An orphan boy escapes from his nasty adoptive parents, with his secret friend, a dragon named Elliot, to live with a kindly lighthouse keeper. But an evil doctor has designs on the magical Elliot.
Another not very charming but harmless fusion of animation and good old real-life, a long way shy of Mary Poppins’ sprightly fantasy. The problem is not in the conceit itself, after so many of its ilk, it becomes fairly easy to buy into some brightly coloured concoction hopping about (well, just about) amongst genuine people, it’s how cartoon the real folk end up being.
The likes of Mickey Rooney, Helen Reddy and Jim Dale all act as if talking to senile grandparents, less hammy than downright patronising. The film seems to be pitched at shrieking level, as if that’s the only timbre children can register. Sean Marshall as troubled orphan Pete, is just another of those beaming little clones that populated the Disney school throughout the ‘70s: as sweet as candyfloss, and about as palatable over the long-term.

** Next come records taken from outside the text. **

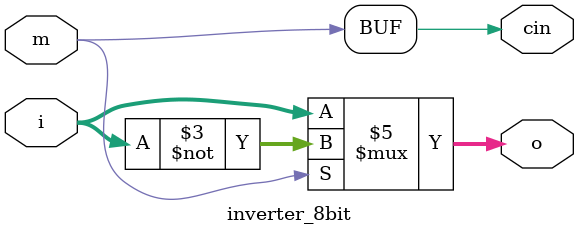
<source format=v>
module inverter_8bit
(input [7:0] i,
input m,
output reg [7:0] o,
output cin);


assign cin = m;

always @* begin
if(m==1)begin
o = ~i;  
end else begin
o = i;
end
end



endmodule
</source>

The effects feel mixed, we after all live in the post Roger Rabbit universe, so as good as Pete tossing real apples into Elliot’s goofy jaw might have been then it’s no big deal now. Yet, the film is dedicated to playing its “miracles” for all they are worth, showing off with ever more complicated slapstick routines working both with the bright green, faintly inebriated looking animated dragon (voiced with goofy hysteria by Charlie Callas) and an invisible version when adults are in view (cue: lumps under blankets and mysteriously upended tables). The songs, however, aren’t worth mentioning.
Another not very charming but harmless fusion of animation and good old real-life.